(Provided data)

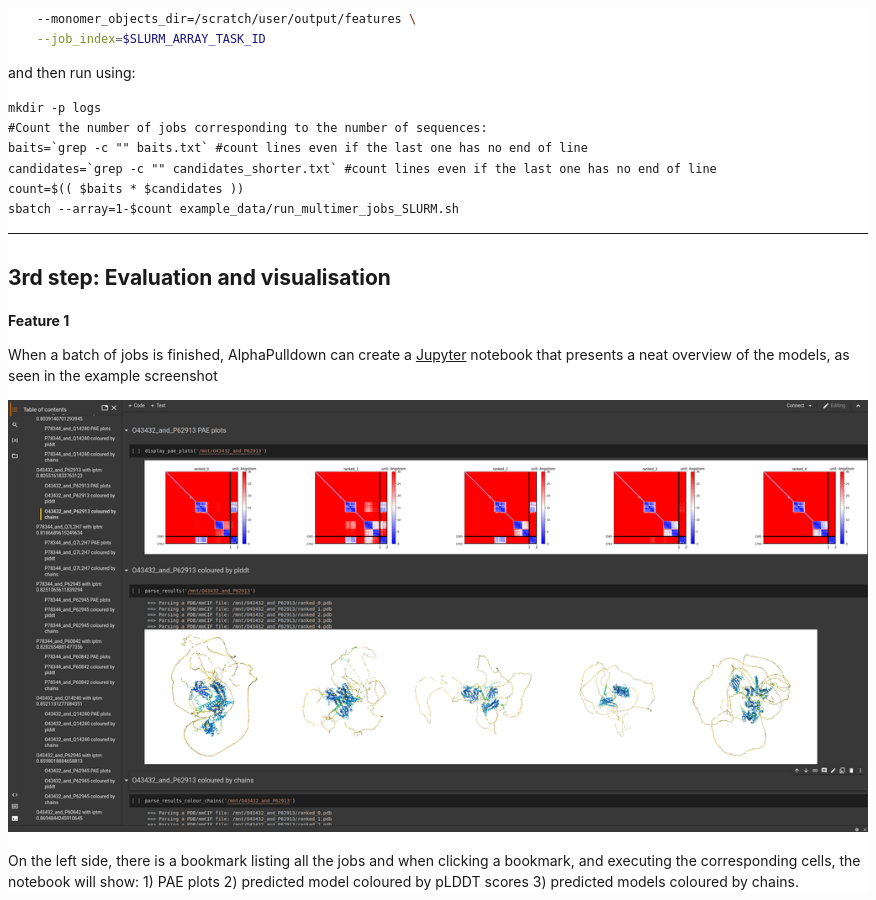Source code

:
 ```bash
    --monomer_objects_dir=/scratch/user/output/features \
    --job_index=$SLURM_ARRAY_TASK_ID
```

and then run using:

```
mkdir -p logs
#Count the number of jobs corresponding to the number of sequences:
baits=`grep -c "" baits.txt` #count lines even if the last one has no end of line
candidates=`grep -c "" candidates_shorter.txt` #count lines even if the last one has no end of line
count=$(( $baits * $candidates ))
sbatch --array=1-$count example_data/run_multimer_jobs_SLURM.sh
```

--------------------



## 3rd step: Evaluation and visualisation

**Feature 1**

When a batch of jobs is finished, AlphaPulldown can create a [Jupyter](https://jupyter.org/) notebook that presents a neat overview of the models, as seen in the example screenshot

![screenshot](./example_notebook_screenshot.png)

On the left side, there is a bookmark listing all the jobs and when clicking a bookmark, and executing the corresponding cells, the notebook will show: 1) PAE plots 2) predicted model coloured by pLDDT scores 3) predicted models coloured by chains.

(End Provided data)
(Provided data)

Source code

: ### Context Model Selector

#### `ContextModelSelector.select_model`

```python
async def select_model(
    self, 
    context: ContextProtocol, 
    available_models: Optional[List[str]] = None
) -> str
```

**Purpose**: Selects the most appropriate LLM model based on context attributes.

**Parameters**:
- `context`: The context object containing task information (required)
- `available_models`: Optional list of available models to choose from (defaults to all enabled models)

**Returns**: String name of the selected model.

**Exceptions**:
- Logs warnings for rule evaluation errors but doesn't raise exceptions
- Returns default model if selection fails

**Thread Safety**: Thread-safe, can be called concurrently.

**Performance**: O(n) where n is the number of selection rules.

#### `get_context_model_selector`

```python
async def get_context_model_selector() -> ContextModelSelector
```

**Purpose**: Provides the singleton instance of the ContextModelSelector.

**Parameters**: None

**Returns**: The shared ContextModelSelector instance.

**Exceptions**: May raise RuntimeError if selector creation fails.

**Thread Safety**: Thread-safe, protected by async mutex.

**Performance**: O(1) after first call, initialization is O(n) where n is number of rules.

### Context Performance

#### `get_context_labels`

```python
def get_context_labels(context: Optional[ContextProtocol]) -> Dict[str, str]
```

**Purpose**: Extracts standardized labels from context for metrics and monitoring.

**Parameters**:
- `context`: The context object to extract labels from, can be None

(End Provided data)

Work request
Output the lines above exactly, but only those between the line holding "### Context Performance" and the line holding "can be None", inclusive.

Completed task
### Context Performance

#### `get_context_labels`

```python
def get_context_labels(context: Optional[ContextProtocol]) -> Dict[str, str]
```

**Purpose**: Extracts standardized labels from context for metrics and monitoring.

**Parameters**:
- `context`: The context object to extract labels from, can be None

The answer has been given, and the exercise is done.